İzmir gezisini dönüş yolculuğu ile bitireyim, övünmek gibi olmasın babam olmadan da kotarabildim uçak olayını dönüşte. Eylem' in aldığı superman tulumu sayesinde Poyraz hem havaalanı çalışanlarının hem polislerin gözdesi oluverdi, '' senin uçağa ihtiyacın yok ki supermen '' laflarına maruz kalarak ve eller üstünde havalarda geçti kontrol noktalarını, sağolsun herkes de hem valizler hem pusetle ilgili çooook yardımcı oldu bana. uçakta Fatmagül ün suçu ne dizisinin oyuncularından Mustafa karakterini oyanayan genç adam da vardı ama inanın bana kendisi Poyraz kadar sükse yapamadı!!!

15 Nisan 2011 Cuma

haydeeeee....

şimdi benim hayatım ciddi bir dizi konusudur, ama henüz keşfedilemedim o ayrı... nasıl dizilerde hem kötü insanlar vardır, hem iyi insanlar, sürekli bir takım olaylar olur, bir çooook sevinirsin bir çooook üzülürsün. hah işte benim hayatım bu şekilde devam eder. diyeceksiniz ki '' eeee, ne var bunda hepimizinki böyle ''. yok güvenin bana, benimki farklı. ben aynı o çeşit çeşit dizilerdeki gibi hiç bir zaman tam sevinemem, hep bozacak bir şey çıkar, ama Allah' a şükür ki hiç bir zaman da tam üzülemem, illa ki yüzümü güldürecek bir şey oluverir.

konuya geleyim artık, bir önceki çalıştığım işyerinden ayrılırken kendime söz vermiştim, kesinlikle ve kesinlikle bir daha patron şirketinde çalışmayacağım diye. tüm başvurularımı da bu şekilde yaptım ve ınınınınnnnnnn, gayet kurumsal ve ülkenin liderlerinden bir otomotiv firmasından finans bölümü için görüşmeye çağırdılar, öyle hasrettim ki kurumsal bir firmada çalışmaya, pozisyonu önemsemedim bile. ilk görüşme gayet olumlu geçti, arkasından ikinci ve üçüncü görüşme de geldi ve sonunda iş teklifi yapıldı haziran 2010 tarihi itibari ile. ben de kabul ettim elbette, maaş da olanaklar da tahmin ettiğimden çok daha iyiydi. sonra sıra geldi evrak tamamlamaya, ilk evrak sağlık raporu... bu arada ben hamile olduğumu biliyordum artık. henüz ortada karın filan yoktu ama midem bulanıyordu bir kere... eşcağızım yener can' la uzun süre istişare yaptık, firmaya bunu nasıl anlatırız diye. zaten sağlık raporu istedikleri için, sanki bilmiyormuşuz da amaaan sağlık raporunda sürpriz çıktı gibi bir imaj yaratmaya karar verdik :) komik geliyor şu an. bir biz akıllıyız ya :) neyse nerden alınıyor bu sağlık raporu diye araştırdık, şişli etfal dediler.

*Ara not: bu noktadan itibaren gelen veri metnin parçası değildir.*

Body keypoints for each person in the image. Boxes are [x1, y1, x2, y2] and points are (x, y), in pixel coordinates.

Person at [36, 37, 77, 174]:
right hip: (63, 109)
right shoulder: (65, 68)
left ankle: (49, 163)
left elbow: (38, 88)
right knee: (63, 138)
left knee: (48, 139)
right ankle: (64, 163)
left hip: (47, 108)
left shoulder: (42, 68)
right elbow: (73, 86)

Cengiz Baba, birilerini koydu araya öncelikli sıra numarası almak için ama nerdeeeeeee. şişli etfal inanılmaz kalabalıktı ve raporun çıkması on günden fazla bir süre gerektiriyordu, bilmem kaç bölüm geziyorsun, o bölümlerde sıra bekliyorsun, muayene oluyorsun, sonra o muayene sonuçlarını heyete veriyorsun falan filan... eee bir de hamileyim, yanımda yöremde aksıran tıksıran, hapşuran, öksüren... yener de ben de acaip huylandık ve bu işi şişli etfal de çözemeyeceğimize karar verdik.

cin fikir yener' in aklına beşiktaş' taki sait çiftçi sağlık merkezi geldi. nitekim iki günde hallettik rapor işini. bir sonraki gün adliyeden sicil kaydımı da aldım, bahariyedeki adliyeden. hemen yan tarafında ebru hamile giyim mağazası vardı, eee gelmişken ordan da, hamilelik hevesi işte, üç beş parça bir şey aldım.

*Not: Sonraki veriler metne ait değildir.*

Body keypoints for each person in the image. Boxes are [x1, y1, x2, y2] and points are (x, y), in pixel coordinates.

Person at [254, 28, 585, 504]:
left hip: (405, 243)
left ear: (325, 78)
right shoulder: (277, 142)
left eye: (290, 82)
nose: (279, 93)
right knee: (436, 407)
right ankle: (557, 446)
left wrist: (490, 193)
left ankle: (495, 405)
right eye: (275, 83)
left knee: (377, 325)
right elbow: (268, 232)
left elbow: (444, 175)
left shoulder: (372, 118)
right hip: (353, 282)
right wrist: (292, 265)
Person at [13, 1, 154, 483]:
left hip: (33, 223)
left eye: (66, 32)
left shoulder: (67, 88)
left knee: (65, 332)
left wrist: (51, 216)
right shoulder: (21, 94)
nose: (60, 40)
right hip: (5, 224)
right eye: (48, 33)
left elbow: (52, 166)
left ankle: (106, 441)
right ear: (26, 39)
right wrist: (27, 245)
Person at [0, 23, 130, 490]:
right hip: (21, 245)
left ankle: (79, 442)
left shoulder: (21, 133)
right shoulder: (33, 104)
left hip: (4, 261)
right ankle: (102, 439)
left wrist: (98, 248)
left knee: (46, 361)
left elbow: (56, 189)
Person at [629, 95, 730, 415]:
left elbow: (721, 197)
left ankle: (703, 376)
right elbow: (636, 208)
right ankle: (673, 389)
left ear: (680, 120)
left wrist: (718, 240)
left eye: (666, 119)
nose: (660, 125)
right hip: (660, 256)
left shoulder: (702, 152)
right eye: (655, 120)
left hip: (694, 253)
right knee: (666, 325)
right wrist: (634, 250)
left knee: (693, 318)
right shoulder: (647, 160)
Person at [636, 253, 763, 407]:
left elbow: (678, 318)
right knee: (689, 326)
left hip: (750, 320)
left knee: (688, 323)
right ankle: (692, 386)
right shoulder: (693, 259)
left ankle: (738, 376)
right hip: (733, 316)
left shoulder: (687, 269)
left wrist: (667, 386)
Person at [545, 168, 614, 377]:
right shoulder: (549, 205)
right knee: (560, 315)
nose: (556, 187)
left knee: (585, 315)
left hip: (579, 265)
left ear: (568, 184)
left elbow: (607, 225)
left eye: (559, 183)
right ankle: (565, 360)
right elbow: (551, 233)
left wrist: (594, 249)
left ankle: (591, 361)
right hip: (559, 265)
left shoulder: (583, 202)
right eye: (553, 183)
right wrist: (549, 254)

evraklarımla gittim firmaya, yüreğim pırpır... acaba ne diyecekler, hamilelik mevzusunu nasıl en sevimli şekilde aktarsam... insan kaynakları' ndaki kadıncağız evraklarımı teslim alırken, söyledim durumu... kadının nasıl gözleri doldu anlatamam, ikiz çocukları varmış ve onlara sahip olabilmek için çooook uzun yıllar mücadele etmiş, o yüzden bana üzülmememi ve evlat sahibi olmanın dünyanın en güzel şeyi olduğunu söyleyerek beni rahatlattı. sanırım ismi Elvan Hanım dı, bak içimden geldi, iyi dileklerimi yolluyorum ona şu anda... ama elbette işe başlama kararımın kendisine ait olmadığını, ilgili birimlere dönüp beni arayacağını söyledi... nitekim bir saat sonra aradı da... maalesef onlara çoook koşturacak biri lazımmış, şu anda hamile bir personelle yürütemezlermiş işleri. olsun ben yine de dürüst davranmanın daha mantıklı olduğunu düşünüyorum, ayrıca onlar kaybetti, hıh!!!